From:tim@maths.tcd.ie (Timothy Murphy)Newsgroups:sci.mathSubject:Re: 2 related geometry problems, probably simpleDate:27 Jul 1994 18:11:17 +0100Organization:Dept. of Maths, Trinity College, Dublin, Ireland.

bs@gauss.mitre.org (Robert D. Silverman) writes: >In article <TFB.94Jul27154622@boyd.cogsci.ed.ac.uk> tfb@cogsci.ed.ac.uk (Tim Bradshaw) writes: >:> :Problem 1: how many points can you place in n-dimensional real >:> :euclidian space s.t there are only 2 distinct interpoint distances, >:> :and neither of them is zero? >:> : >:> :(my guess is 2n+1 from trying it out in 1 & 2 dimensions, but I have >:> :no idea if that's right or how one would show this anyway). >3 and 5 are clearly maximum for 1 and 2 dimensions.
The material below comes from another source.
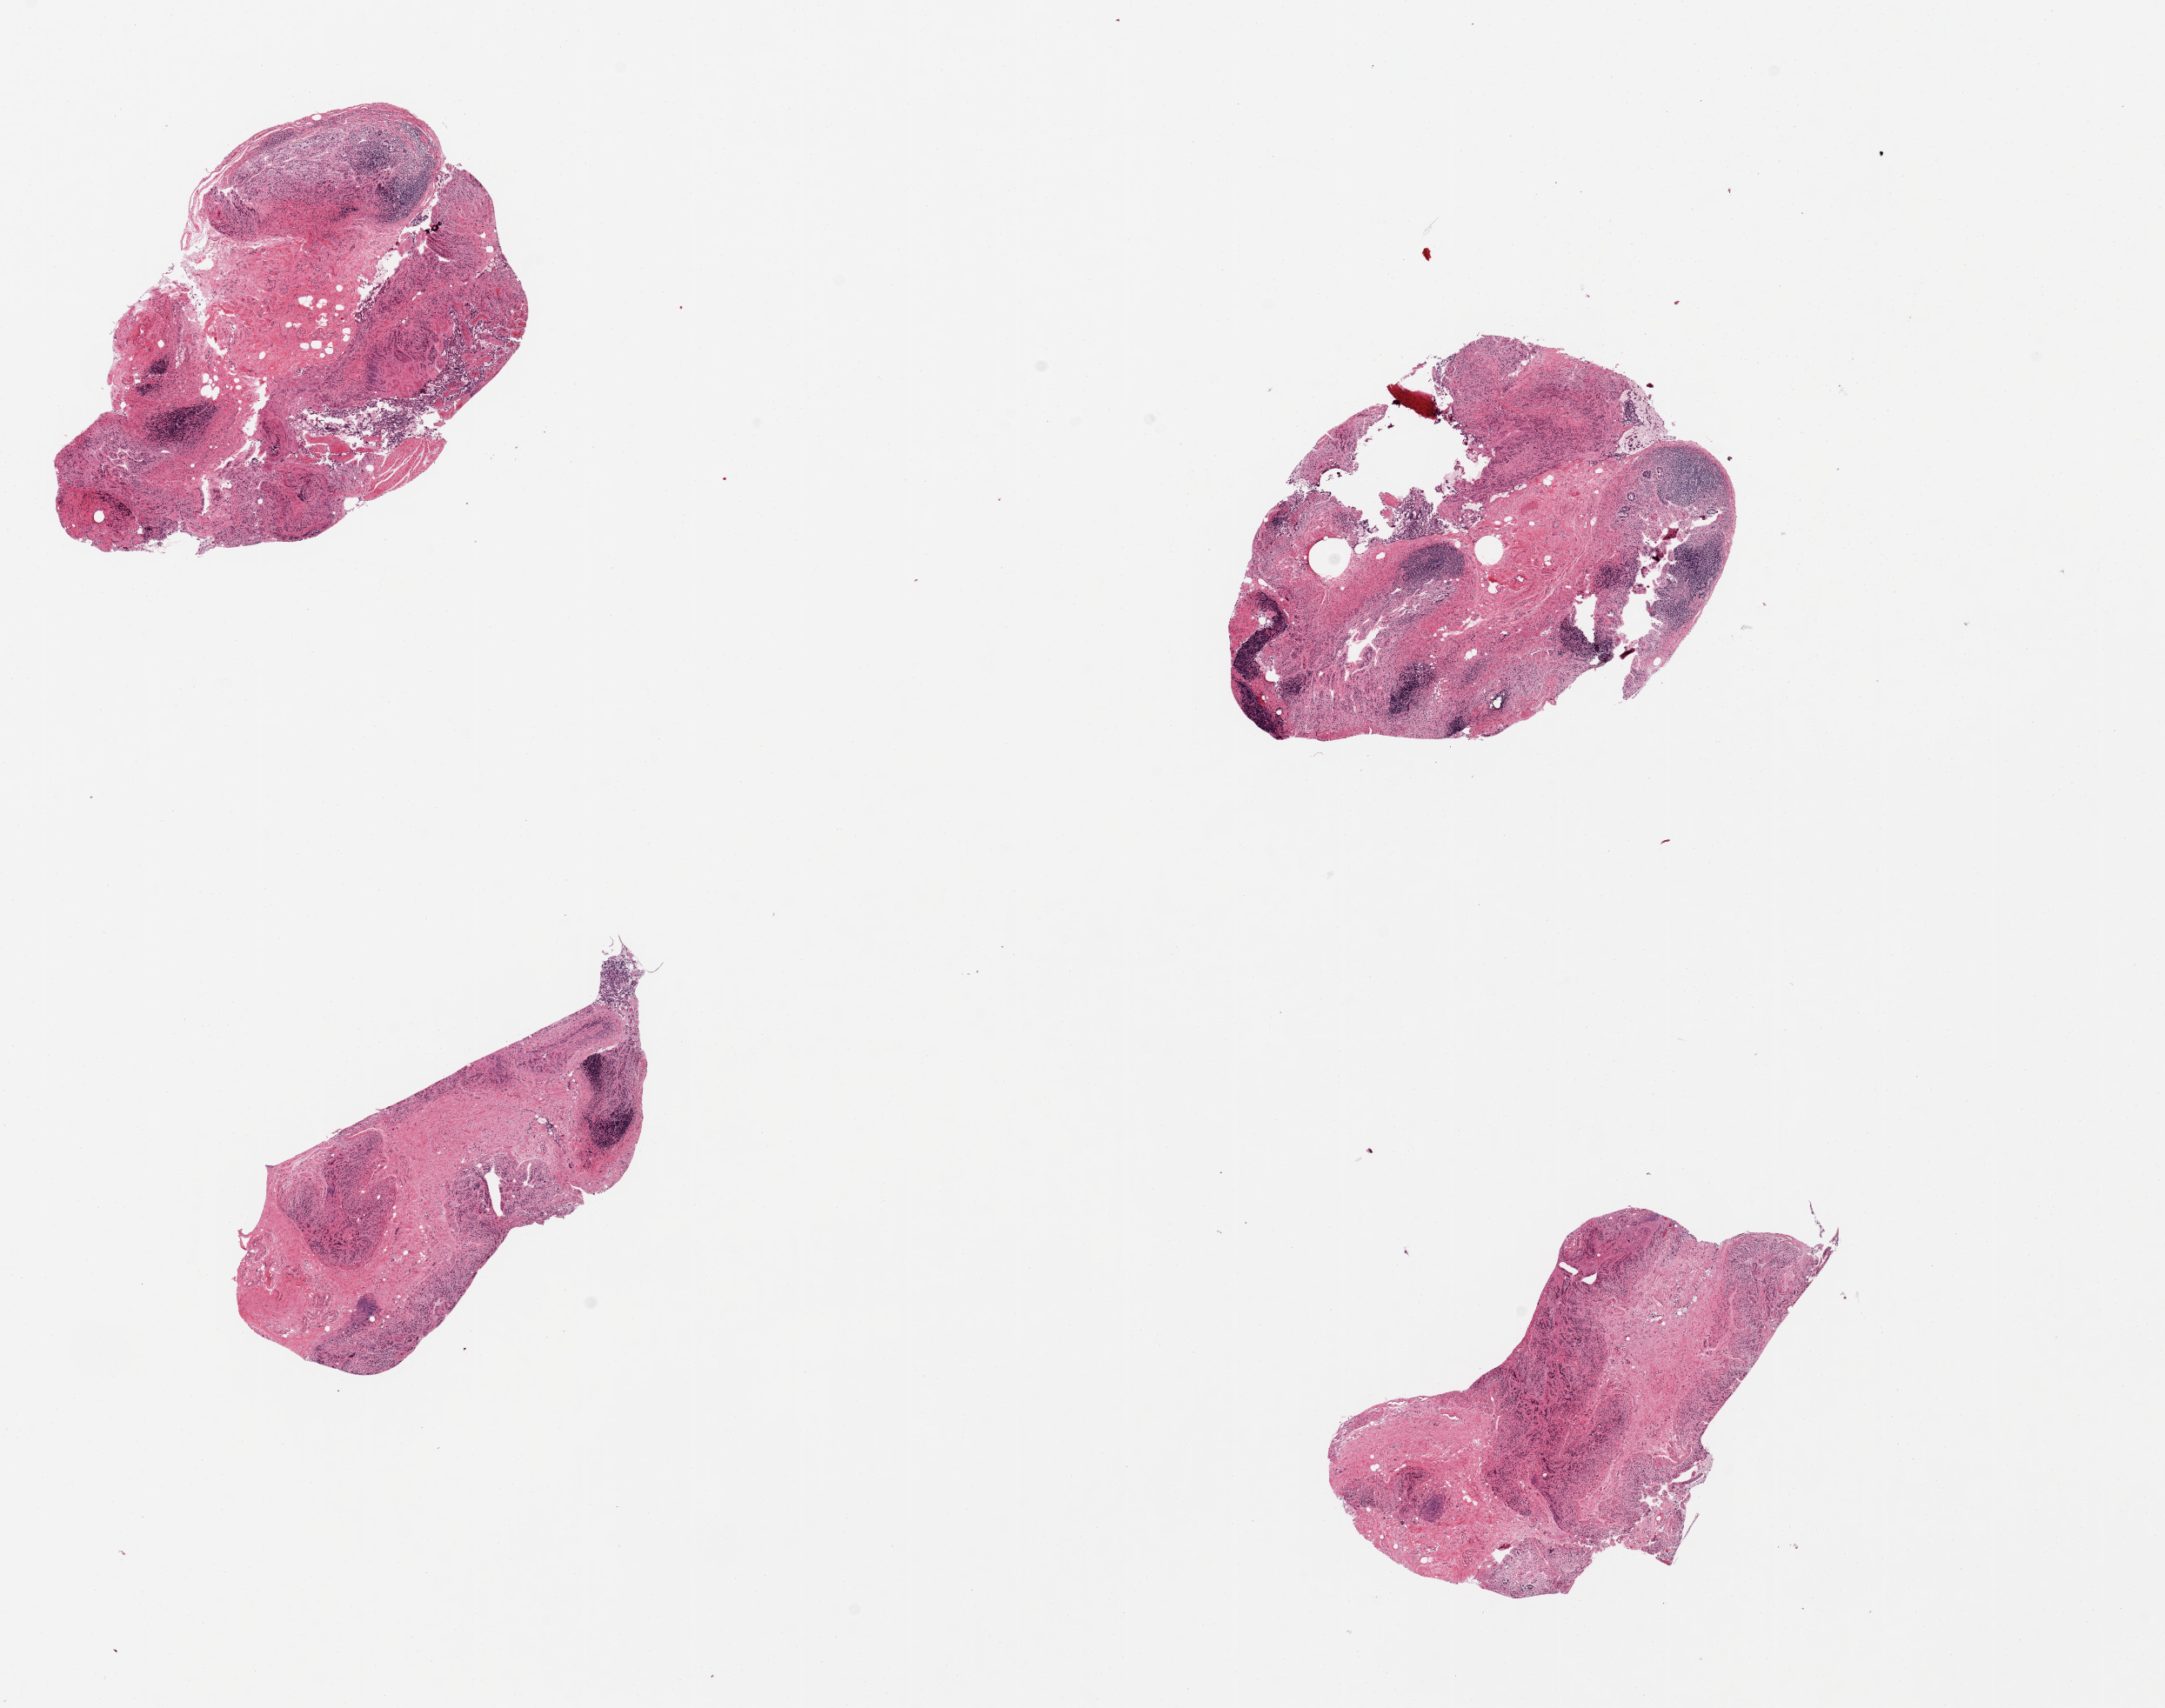
Digitized hematoxylin and eosin (H&E)-stained section, low-resolution overview of the scanned area, about 19.7 x 15.5 mm; PAXgene-fixed, paraffin-embedded tissue; section of ileum (target tissue); tissue donor sample. Donor sex: male.
Pathologist's review note for this sample: 4 pieces, 50% autolyzed mucosa, lymphoid aggregates well sampled, though; ~20% total area.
But I can't find >a construction for 7 in 3-d. I can only find 6. It is clear that adding >a dimension gives at least one more point, but it is not clear that it >gives 2 more. This may be nonsense, but ... Take n+1 points P_i distance 1 apart in n dimensions, and n+1 points Q_j distance 1 apart in "another" n dimensions. Consider the (n+1)^2 points (P_i,Q_j) in 2n dimensions. Aren't these either distance 1 or \sqrt{2} apart? -- Timothy Murphy e-mail: tim@maths.tcd.ie tel: +353-1-2842366 s-mail: School of Mathematics, Trinity College, Dublin 2, Ireland

To:tim@maths.tcd.ie, rdsilverman@qed.com, tfb@cogsci.ed.ac.ukSubject:Sets of points forming only two distancesDate:Wed, 31 Jul 1996 15:46:27 -0700From:David Eppstein <eppstein@ICS.UCI.EDU>

About two years ago all three of you posted messages to sci.math about the following: : Problem 1: how many points can you place in n-dimensional real : euclidian space s.t there are only 2 distinct interpoint distances, : and neither of them is zero? The best answer I saw at the time was to take the cartesian product of floor(n/2)- and ceil(n/2)-dimensional regular simplices, giving (n/2 + 1)^2 points for n even and (n^2-1)/4 points for n odd. However one can do about a factor of two better by taking the edge midpoints of a single simplex, giving (n+1 choose 2) points (this can also be viewed as a certain slice through a hypercube). E.g. in 4d the product construction gives 9 points while the edge midpoint construction gives 10. In 3d both constructions give the same number of points (6), and there are two different 6-point pentagonal pyramids that also work. In 5d you can get 16 points by taking every other point on a hypercube, slightly beating the 15 points produced by the edge midpoint construction. Did any of you make any more progress on the problem? How about upper bounds? Something like 4^n follows from Ramsey theory, and n + 2^(n+1) is not hard to prove (every point is determined to within two positions by its vector of distances from some n-tuple), but still seems very weak. Is O(n^2) the right answer? -- David Eppstein UC Irvine Dept. of Information & Computer Science eppstein@ics.uci.edu http://www.ics.uci.edu/~eppstein/

To:tim@maths.tcd.ie, rdsilverman@qed.com, tfb@cogsci.ed.ac.ukSubject:follow-up on 2-distance set problemDate:Thu, 01 Aug 1996 13:37:48 -0700From:David Eppstein <eppstein@ICS.UCI.EDU>

Re the message I sent you yesterday about the 2-distance set problem -- I found it today while looking up something else in Croft, Falconer, and Guy, Unsolved Problems in Geometry, Springer, 1991 (it's problem F3, p. 152). They mention the d(d+1)/2-point (edge-midpoint-of-simplex solution as well as some slightly better solutions for d=6 and d=22. (They don't mention my 16-point solution for d=5.) They also cite an upper bound of (d+1)(d+2)/2. Apparently the exact optimum solution is not known for d>3, but these upper and lower bounds are within a factor of 1+o(1) of each other.